-- Extracted records follows --
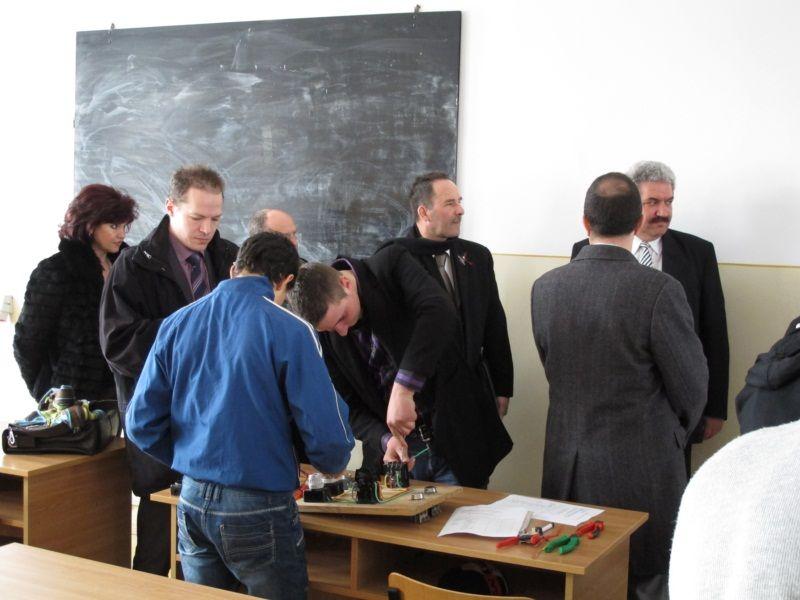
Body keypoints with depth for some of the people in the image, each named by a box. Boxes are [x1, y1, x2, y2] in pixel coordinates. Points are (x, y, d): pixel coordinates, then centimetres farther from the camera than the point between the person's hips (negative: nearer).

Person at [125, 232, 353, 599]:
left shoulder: (176, 324, 3)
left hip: (192, 501, 5)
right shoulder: (289, 330, -12)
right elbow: (328, 434, -15)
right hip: (258, 508, -5)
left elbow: (141, 422, 3)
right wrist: (331, 466, 7)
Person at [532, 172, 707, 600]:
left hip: (566, 466, 5)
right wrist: (674, 435, 13)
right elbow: (690, 389, -7)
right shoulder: (660, 290, -17)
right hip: (642, 467, -4)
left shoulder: (545, 288, -3)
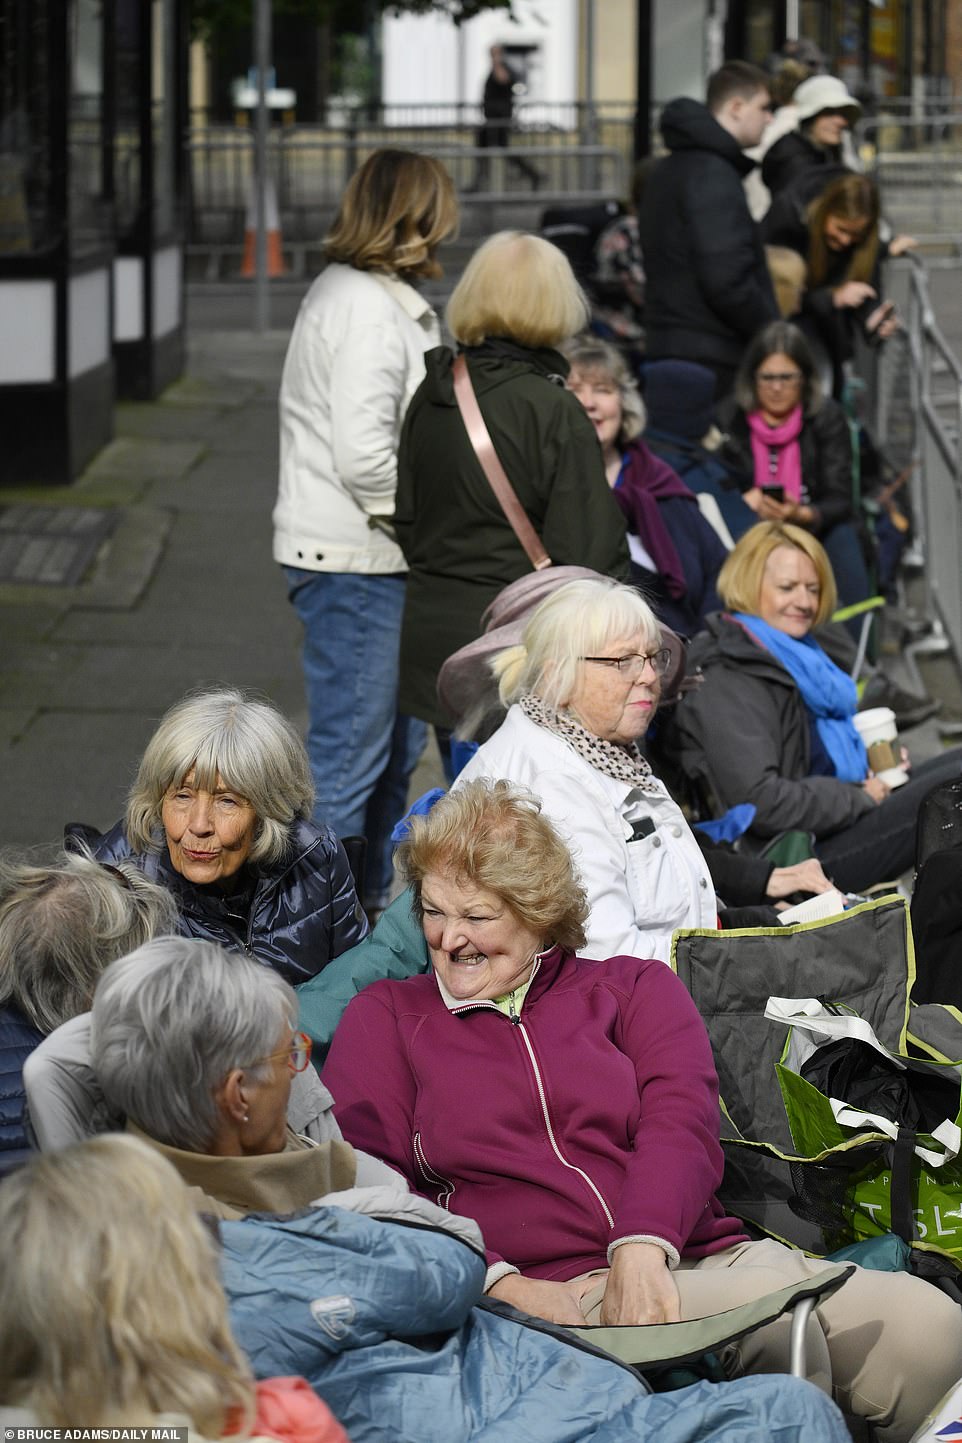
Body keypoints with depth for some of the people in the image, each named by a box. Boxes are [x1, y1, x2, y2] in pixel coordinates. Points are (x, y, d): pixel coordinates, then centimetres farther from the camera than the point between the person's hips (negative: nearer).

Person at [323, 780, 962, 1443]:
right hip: (552, 1292, -2)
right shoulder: (385, 1017, 19)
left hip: (696, 1257, 3)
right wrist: (500, 1285, -13)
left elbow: (682, 1126, 4)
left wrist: (642, 1250, -19)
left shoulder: (634, 989, 22)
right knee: (774, 1311, -34)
-- Extracted records concluded --
Exercise: Each line holding "left" in the records should be copied out.

Answer below:
left shoulder: (176, 324, 3)
left hip: (192, 501, 5)
left elbow: (141, 422, 3)
left hip: (566, 466, 5)
left shoulder: (545, 288, -3)
left hip: (696, 1257, 3)
left elbow: (682, 1126, 4)
left wrist: (642, 1250, -19)
left shoulder: (634, 989, 22)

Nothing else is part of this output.